▶ **Task goal**
Render the rows from the first line up to and including the line with "state / province: Ancash" as a JSON list of strings, one string per line, omitting blank lines.

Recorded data
· · · ·

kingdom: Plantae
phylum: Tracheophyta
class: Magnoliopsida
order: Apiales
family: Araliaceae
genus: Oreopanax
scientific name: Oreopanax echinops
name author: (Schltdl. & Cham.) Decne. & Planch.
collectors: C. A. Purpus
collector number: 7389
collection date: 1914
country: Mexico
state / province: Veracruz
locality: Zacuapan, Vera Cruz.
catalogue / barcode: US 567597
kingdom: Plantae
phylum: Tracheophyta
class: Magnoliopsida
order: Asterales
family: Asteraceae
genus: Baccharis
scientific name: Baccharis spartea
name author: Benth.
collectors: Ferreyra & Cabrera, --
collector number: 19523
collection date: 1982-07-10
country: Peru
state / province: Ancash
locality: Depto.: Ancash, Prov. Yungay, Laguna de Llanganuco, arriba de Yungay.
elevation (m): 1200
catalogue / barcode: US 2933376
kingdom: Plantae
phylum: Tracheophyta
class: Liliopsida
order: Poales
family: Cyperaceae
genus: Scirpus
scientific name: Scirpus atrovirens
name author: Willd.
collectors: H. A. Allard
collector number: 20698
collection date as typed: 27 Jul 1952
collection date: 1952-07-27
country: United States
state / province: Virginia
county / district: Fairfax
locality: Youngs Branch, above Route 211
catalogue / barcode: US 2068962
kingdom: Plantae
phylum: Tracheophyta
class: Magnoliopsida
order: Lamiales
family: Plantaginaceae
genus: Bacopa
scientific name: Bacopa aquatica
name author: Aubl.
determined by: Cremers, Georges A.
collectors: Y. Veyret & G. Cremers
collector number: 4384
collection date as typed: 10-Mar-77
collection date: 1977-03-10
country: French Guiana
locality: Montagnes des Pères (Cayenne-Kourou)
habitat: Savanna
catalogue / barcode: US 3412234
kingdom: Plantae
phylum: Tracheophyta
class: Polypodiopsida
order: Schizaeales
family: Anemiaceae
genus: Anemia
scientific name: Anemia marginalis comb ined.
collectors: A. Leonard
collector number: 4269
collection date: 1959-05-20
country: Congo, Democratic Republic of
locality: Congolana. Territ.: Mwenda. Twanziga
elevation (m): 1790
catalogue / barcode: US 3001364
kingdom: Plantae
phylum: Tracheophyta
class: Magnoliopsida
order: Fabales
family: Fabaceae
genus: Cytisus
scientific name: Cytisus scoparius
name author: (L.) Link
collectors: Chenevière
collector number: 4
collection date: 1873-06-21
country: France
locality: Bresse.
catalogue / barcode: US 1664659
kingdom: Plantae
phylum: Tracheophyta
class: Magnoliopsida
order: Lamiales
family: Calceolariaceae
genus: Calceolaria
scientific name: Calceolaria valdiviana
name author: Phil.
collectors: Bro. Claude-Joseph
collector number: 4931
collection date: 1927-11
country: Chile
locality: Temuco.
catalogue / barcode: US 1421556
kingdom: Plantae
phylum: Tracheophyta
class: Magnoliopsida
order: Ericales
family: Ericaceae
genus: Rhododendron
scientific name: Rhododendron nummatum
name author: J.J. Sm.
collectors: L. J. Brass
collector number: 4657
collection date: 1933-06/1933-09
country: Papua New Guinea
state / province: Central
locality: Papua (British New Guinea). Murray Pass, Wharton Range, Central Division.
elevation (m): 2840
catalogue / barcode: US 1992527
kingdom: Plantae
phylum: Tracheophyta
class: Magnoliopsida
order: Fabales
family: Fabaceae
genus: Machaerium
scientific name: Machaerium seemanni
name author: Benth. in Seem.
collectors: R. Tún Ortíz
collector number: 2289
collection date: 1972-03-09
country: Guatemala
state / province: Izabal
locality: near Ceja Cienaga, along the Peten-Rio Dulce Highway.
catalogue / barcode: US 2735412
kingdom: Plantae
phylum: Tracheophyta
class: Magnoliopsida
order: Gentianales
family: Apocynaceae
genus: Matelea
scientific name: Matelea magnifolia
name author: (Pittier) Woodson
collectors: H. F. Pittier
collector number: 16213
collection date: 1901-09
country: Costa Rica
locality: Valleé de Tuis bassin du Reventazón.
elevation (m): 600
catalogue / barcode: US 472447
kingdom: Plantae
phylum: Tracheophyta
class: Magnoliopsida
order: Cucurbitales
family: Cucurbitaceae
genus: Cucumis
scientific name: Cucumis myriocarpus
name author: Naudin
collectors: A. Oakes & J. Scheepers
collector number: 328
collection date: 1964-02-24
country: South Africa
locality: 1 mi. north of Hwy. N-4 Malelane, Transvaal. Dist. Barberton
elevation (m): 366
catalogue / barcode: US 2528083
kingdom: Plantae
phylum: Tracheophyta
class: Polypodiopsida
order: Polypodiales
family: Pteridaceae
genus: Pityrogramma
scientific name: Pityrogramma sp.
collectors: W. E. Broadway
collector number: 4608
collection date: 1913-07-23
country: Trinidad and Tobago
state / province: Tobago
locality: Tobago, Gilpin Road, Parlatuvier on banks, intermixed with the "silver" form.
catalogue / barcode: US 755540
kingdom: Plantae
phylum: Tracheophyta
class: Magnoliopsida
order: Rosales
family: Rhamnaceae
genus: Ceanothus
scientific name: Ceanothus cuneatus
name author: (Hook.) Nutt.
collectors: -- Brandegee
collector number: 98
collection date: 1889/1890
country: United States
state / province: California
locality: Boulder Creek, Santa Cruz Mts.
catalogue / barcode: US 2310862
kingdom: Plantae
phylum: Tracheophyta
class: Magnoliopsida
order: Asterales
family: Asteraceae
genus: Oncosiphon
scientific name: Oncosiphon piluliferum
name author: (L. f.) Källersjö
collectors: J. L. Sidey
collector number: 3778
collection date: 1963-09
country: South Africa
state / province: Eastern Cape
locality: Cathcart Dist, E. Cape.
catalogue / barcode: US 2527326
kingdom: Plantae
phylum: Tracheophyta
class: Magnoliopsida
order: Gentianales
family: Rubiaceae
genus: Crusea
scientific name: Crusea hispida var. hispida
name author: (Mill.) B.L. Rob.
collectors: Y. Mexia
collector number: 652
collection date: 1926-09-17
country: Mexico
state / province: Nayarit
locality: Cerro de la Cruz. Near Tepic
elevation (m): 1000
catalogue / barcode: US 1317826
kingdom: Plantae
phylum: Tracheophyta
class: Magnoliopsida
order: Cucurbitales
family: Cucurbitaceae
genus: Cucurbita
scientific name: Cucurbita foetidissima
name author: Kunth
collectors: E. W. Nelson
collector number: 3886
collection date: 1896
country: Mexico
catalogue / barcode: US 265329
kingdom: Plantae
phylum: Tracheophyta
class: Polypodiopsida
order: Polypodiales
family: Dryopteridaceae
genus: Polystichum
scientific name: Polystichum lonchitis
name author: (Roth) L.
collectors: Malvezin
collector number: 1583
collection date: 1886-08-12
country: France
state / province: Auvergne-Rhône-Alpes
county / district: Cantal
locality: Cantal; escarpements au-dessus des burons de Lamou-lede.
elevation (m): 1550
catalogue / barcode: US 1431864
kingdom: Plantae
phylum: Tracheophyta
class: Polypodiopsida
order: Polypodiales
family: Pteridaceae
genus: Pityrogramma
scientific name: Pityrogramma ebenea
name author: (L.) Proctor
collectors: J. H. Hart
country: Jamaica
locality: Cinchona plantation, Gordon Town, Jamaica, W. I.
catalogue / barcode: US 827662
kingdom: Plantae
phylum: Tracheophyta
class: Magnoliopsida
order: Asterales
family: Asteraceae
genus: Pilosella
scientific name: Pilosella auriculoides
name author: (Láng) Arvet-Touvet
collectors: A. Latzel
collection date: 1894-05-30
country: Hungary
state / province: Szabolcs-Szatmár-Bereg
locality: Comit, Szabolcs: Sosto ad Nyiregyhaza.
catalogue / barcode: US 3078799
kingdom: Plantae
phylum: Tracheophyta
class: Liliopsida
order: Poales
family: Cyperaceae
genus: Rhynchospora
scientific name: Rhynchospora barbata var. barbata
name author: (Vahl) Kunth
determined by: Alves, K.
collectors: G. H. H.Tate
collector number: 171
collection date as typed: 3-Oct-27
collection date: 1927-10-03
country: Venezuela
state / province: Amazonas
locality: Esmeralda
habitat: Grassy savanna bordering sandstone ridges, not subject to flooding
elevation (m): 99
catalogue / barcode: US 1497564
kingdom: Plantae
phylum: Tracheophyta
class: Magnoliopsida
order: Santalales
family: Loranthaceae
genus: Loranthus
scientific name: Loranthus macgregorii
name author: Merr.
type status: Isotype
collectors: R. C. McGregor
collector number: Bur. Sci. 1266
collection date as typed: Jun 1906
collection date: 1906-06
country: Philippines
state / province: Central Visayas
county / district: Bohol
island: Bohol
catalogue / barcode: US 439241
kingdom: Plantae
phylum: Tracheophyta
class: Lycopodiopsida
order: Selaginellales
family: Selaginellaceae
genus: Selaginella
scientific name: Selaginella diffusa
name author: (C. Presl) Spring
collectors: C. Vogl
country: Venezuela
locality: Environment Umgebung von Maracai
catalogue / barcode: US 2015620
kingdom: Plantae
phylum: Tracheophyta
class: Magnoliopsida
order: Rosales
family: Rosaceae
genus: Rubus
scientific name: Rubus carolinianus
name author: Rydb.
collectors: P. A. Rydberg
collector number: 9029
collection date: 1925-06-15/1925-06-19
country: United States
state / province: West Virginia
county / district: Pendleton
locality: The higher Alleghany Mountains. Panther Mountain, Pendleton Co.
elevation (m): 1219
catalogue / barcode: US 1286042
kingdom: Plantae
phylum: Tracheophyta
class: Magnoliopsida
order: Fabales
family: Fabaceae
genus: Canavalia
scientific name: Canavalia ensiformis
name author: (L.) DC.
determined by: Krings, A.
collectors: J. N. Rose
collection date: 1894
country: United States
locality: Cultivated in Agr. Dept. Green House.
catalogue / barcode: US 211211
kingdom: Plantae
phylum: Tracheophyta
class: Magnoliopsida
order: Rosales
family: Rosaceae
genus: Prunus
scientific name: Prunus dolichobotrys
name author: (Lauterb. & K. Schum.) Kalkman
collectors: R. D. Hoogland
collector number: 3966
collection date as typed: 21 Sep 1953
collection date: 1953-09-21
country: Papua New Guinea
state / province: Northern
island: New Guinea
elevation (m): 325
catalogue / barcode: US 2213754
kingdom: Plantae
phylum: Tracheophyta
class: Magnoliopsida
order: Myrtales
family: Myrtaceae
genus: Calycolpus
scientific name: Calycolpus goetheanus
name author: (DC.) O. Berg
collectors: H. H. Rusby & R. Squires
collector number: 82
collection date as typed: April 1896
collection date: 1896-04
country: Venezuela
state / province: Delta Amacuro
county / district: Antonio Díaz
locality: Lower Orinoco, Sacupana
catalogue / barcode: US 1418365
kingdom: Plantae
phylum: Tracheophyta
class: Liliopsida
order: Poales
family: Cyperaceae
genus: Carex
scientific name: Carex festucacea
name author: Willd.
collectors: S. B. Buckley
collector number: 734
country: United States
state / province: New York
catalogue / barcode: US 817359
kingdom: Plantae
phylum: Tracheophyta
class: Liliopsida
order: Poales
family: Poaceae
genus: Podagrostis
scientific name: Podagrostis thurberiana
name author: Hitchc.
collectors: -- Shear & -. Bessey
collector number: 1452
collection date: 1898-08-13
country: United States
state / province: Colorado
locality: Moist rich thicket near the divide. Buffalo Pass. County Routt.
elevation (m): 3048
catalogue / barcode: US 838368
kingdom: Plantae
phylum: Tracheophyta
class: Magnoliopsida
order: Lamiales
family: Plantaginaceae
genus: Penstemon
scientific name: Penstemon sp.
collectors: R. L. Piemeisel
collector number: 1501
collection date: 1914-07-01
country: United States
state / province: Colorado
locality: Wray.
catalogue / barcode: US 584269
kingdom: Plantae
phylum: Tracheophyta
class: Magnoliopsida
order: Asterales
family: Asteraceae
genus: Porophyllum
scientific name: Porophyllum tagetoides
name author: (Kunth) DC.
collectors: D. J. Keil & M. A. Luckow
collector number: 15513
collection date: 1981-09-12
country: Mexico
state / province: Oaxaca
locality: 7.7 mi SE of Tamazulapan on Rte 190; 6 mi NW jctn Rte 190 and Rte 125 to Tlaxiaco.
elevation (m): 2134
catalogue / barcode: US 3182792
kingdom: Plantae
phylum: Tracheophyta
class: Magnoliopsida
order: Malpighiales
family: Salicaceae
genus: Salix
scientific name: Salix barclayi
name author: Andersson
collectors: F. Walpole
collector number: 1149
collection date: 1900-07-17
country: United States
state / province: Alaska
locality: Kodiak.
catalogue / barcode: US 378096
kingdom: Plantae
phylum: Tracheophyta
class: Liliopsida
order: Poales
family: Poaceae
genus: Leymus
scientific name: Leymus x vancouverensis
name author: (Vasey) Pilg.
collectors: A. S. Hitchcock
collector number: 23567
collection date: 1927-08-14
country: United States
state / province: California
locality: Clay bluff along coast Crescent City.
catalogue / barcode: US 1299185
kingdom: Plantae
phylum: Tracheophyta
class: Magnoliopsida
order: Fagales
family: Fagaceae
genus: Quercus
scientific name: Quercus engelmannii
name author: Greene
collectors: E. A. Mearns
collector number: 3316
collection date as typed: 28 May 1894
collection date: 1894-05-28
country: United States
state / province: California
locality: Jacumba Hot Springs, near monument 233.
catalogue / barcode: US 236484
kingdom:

· · · ·

▶ **The result**
[
  "kingdom: Plantae",
  "phylum: Tracheophyta",
  "class: Magnoliopsida",
  "order: Apiales",
  "family: Araliaceae",
  "genus: Oreopanax",
  "scientific name: Oreopanax echinops",
  "name author: (Schltdl. & Cham.) Decne. & Planch.",
  "collectors: C. A. Purpus",
  "collector number: 7389",
  "collection date: 1914",
  "country: Mexico",
  "state / province: Veracruz",
  "locality: Zacuapan, Vera Cruz.",
  "catalogue / barcode: US 567597",
  "kingdom: Plantae",
  "phylum: Tracheophyta",
  "class: Magnoliopsida",
  "order: Asterales",
  "family: Asteraceae",
  "genus: Baccharis",
  "scientific name: Baccharis spartea",
  "name author: Benth.",
  "collectors: Ferreyra & Cabrera, --",
  "collector number: 19523",
  "collection date: 1982-07-10",
  "country: Peru",
  "state / province: Ancash"
]